Product development is a broad field of endeavour dealing with the design, creation, and marketing of new products. It involves modification of an existing product or its presentation, or formulation of an entirely new product that satisfies newly defined customers want or market niche. The textile industry is one of the world’s major industries and the knitwear industry is a substantial component of it. Knitwear garments are designed, manufactured and sold in a wide range of countries, and is the subject of a large amount of international trade.
Fashion changes very quickly, and continuously poses new challenges to resources and skills. The knitwear fashion market is also characterised by short life cycles, low predictability and high impulse purchasing. Many brands are responding to this by constantly introducing new collections. Because of this, the knitwear design process is subject to severe time pressures to develop new design ideas every time. The fashion of each season is defined by the garments that are created for it and the sources of inspiration used for them and new design must be able to catch the mood of the season. For all fashion-related products, the beginning of a new season in shops sets an unmovable deadline for delivery of the final products. Due to the requirements of production and the retail chains’ need to select co-ordinated collections, the design process for a season begins approximately one to two years before garments reach the shops.

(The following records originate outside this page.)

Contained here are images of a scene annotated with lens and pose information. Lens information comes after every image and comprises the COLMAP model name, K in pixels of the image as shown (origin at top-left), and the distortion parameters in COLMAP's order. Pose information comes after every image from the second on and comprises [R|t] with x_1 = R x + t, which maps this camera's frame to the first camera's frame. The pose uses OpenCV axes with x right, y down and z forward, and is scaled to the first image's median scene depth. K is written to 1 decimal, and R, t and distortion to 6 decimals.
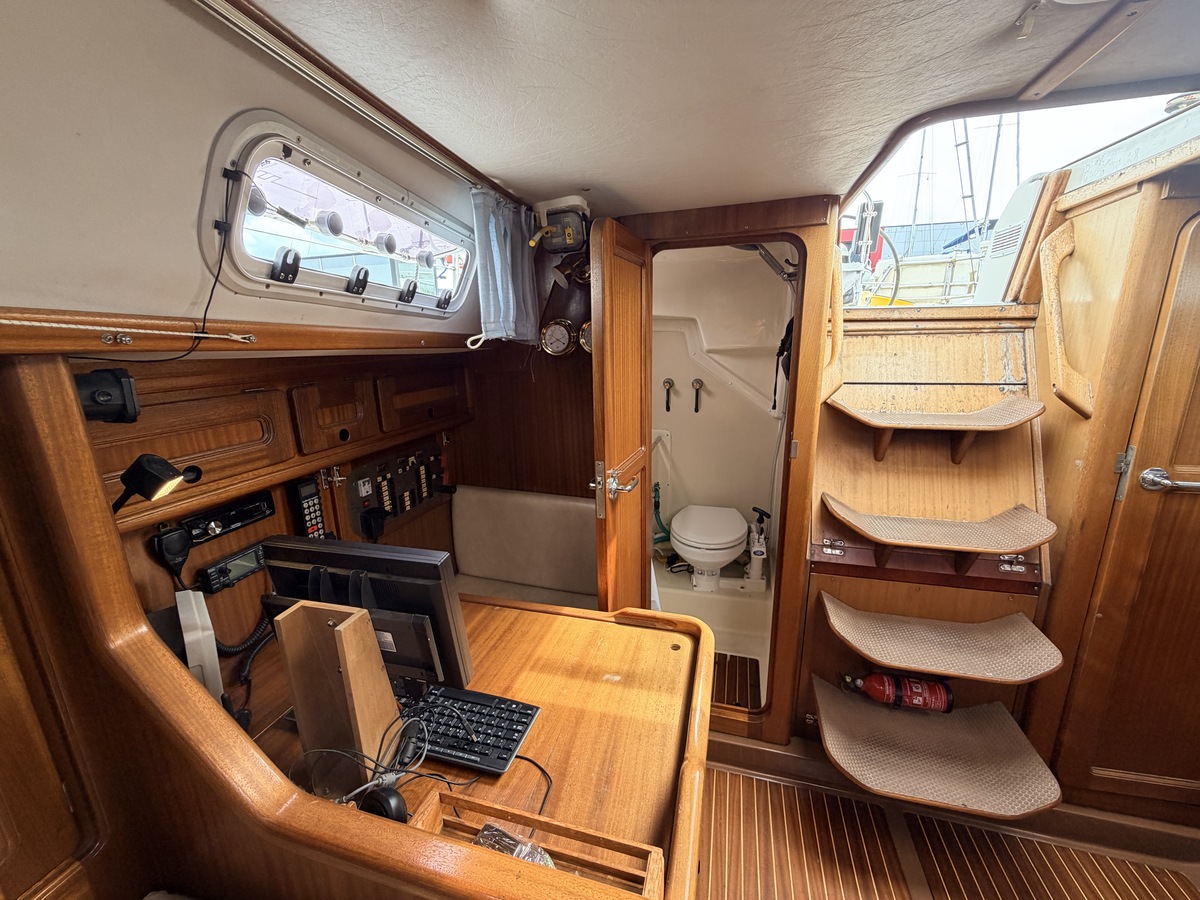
lens RADIAL K [[479.9, 0, 598.6], [0, 479.9, 451.2], [0, 0, 1]] dist [-0.000118, -0.000068]
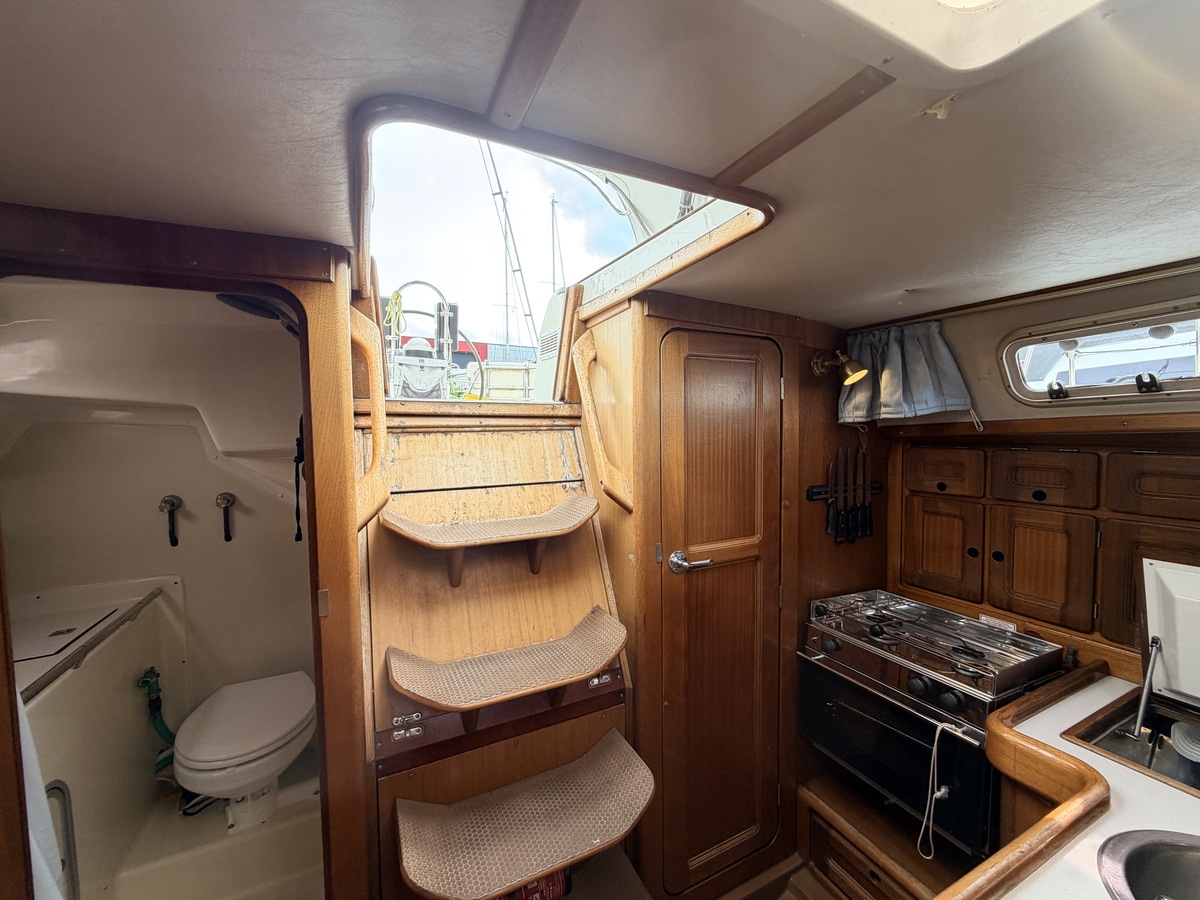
lens RADIAL K [[479.9, 0, 598.6], [0, 479.9, 451.2], [0, 0, 1]] dist [-0.000118, -0.000068]
pose [[0.744434, -0.024505, 0.667246, 0.247631], [0.152668, 0.979100, -0.134371, -0.059453], [-0.650008, 0.201898, 0.732617, 0.230161]]
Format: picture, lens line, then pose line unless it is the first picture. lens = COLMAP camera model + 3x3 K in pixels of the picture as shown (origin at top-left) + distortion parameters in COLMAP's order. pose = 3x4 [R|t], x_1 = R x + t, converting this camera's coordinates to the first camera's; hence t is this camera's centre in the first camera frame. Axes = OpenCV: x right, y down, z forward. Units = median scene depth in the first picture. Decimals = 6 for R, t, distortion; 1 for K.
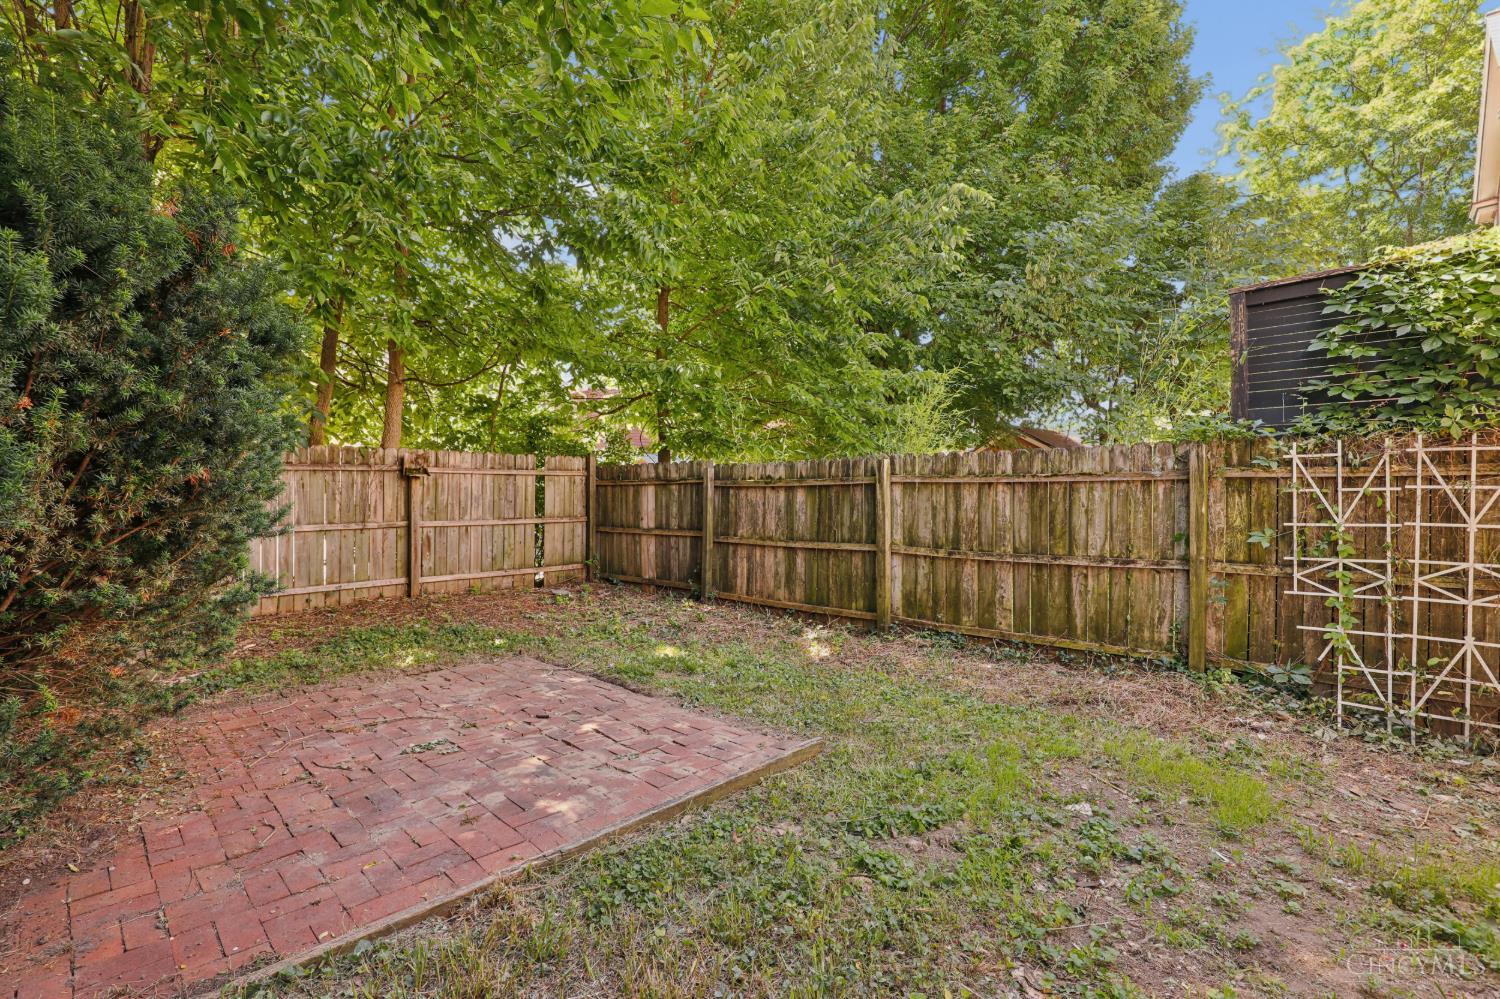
lens RADIAL K [[689.2, 0, 750.9], [0, 689.2, 493.8], [0, 0, 1]] dist [-0.033320, 0.005342]
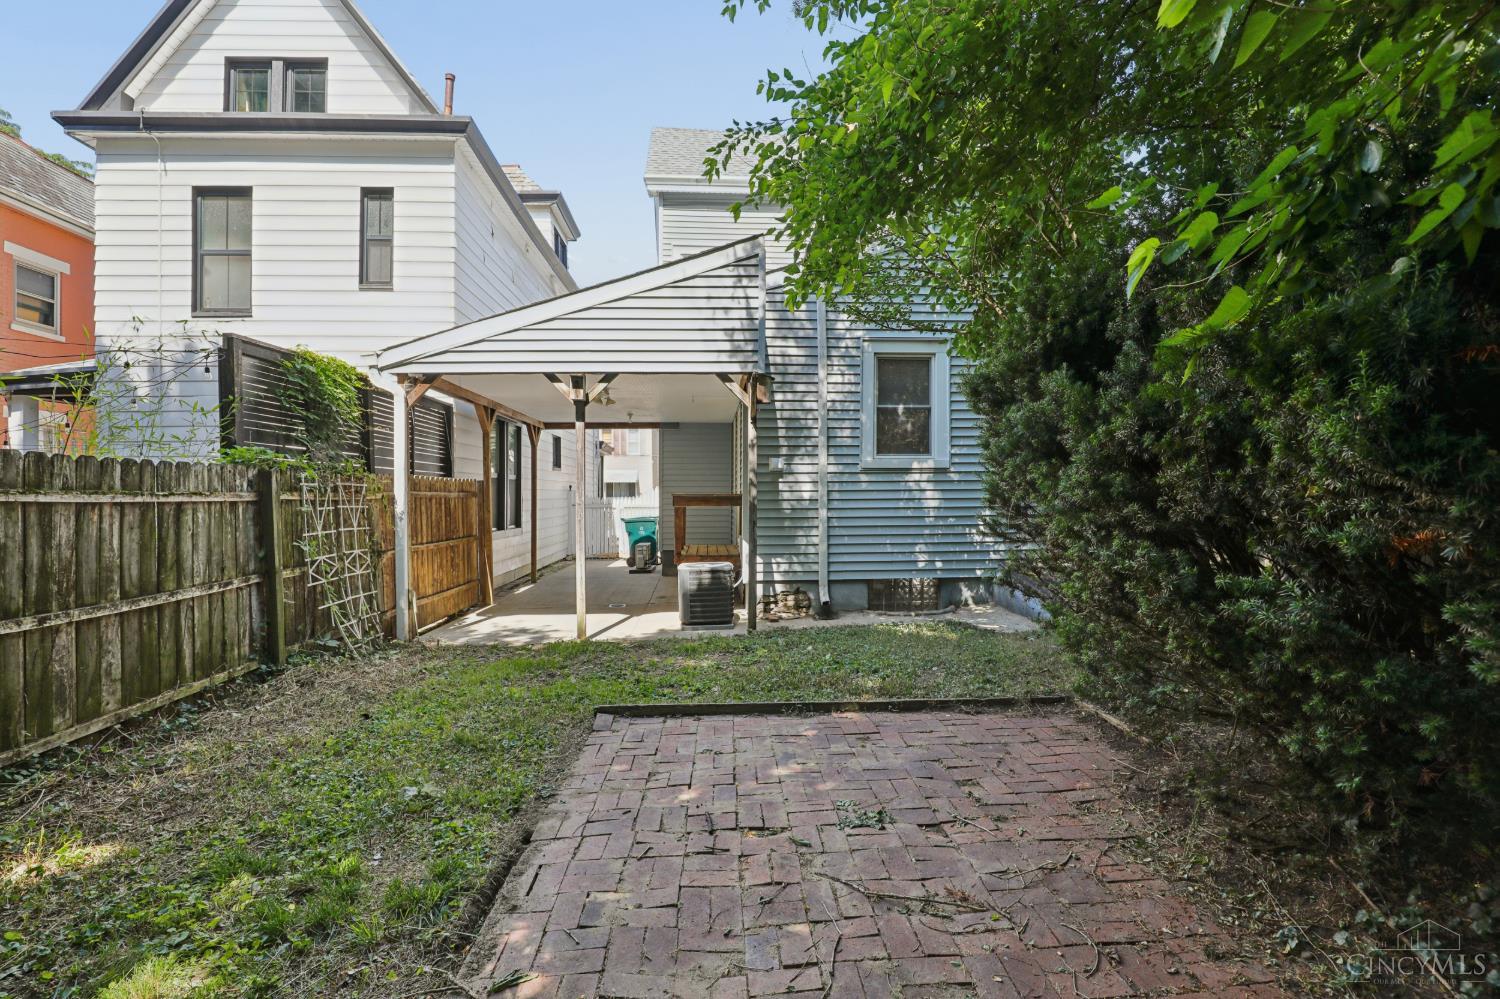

Knitting fabric design is the making of a technically complex product corresponding to aesthetic considerations – the relationship between the appearance of a knitted structure and its structural characteristics is subtle and complex. Knitting is inherently difficult to describe, as no simple and complete notation exists. The knitting design process is shared by the designers, who plan the visual and tactile appearance of the garments, and the technicians, who have to realise the garment on a knitting machine. In current industrial practice knitting fabric design is a nearly a linear process. Two main participants share the knitting fabric design process: Knitted fabric designers and knitting machine technicians. These two elements need to be co-ordinated very effectively as the knitting design and sampling process is highly complex and there is a subtle interaction between the technical features of knitted fabric and its visual appearance. Normally, designers and technicians work on two or three seasons at once. While the designers are researching a new season the technicians sample the previous one.
The basic process of knitting fabric design development can be classified in two different ways, viz,
1. In house design and development
2. Knitted fabric development based on specification given by buyer
In house design and development
As figure 27.1 illustrates, the process starts with design research, which is nothing but gathering background information for design, including studying current and future fashion trends and it also defines the range of possibilities for designs within the scope of fashion and the intended target markets. The designers normally start working on a new season by researching the market, investigating the coming fashion trends and selecting the yarns used for all the garments in a season. It provides the sources of inspiration on which designs are based, and enables designers to relate their designs to the context of fashion. The quality of designs depends not only on the designers’ talents but also on the quality of their design research. Only extensive research enables designers to stay fresh and keep up-to-date with developments.
The result of this research process is to represent mood boards or theme boards, which present a collection of images and sketches of possible garments which defines the range for an upcoming season. At this point of time many fundamental design decisions are made before anybody thinks that design has happened. All the selected design for upcoming seasons will be checked by technical team to analyse the feasibility of the same or the production. If in case design is not feasible to produce then possibility of modification of the design will be checked. Once design is approved then it will go to technical team to analyse the technical specification of the design otherwise the design will be discarded.
After finalising the technical specifications by the technical team for the particular design manufacturer will start developing process if the design can be made with the available machines or the design may be discarded. In case of acceptance, as per the design, yarn and the specific machine will be selected and sample will be prepared and after confirmation of the order by the buyer production can be started.
Knitted fabric development based on specification given by buyer
In this case, buyer provides the sample to the knitting fabric manufacturer. Manufacturer then discusses the possibility to develop the given knitted fabric design with the technician and production team. Manufacturer will start developing process if the design can be made with the available machines or the design may be discarded. In case of acceptance, as per the design, yarn and the specific machine will be selected and sample will be prepared.
Once sample is prepared then it will be checked for Design and GSM. For dyed fabric, sample dyeing can also be done in order to match the colour shed given by the buyer. It is also important to check the design after dyeing because some faults are prominent after dyeing. After, knitting and dyeing is finished then shrinkage, fastness and spirality test can be done.
After checking, if the sample is matching all the criteria with the buyer sample then the same can be submitted to the buyer and wait for approval. If in case prepared sample is not matching with the buyers sample then fabric manufacturer need to do the detailed analysis of the fault and redevelop the sample. Once the sample is approved and after order confirmation, manufacturer can start the bulk production.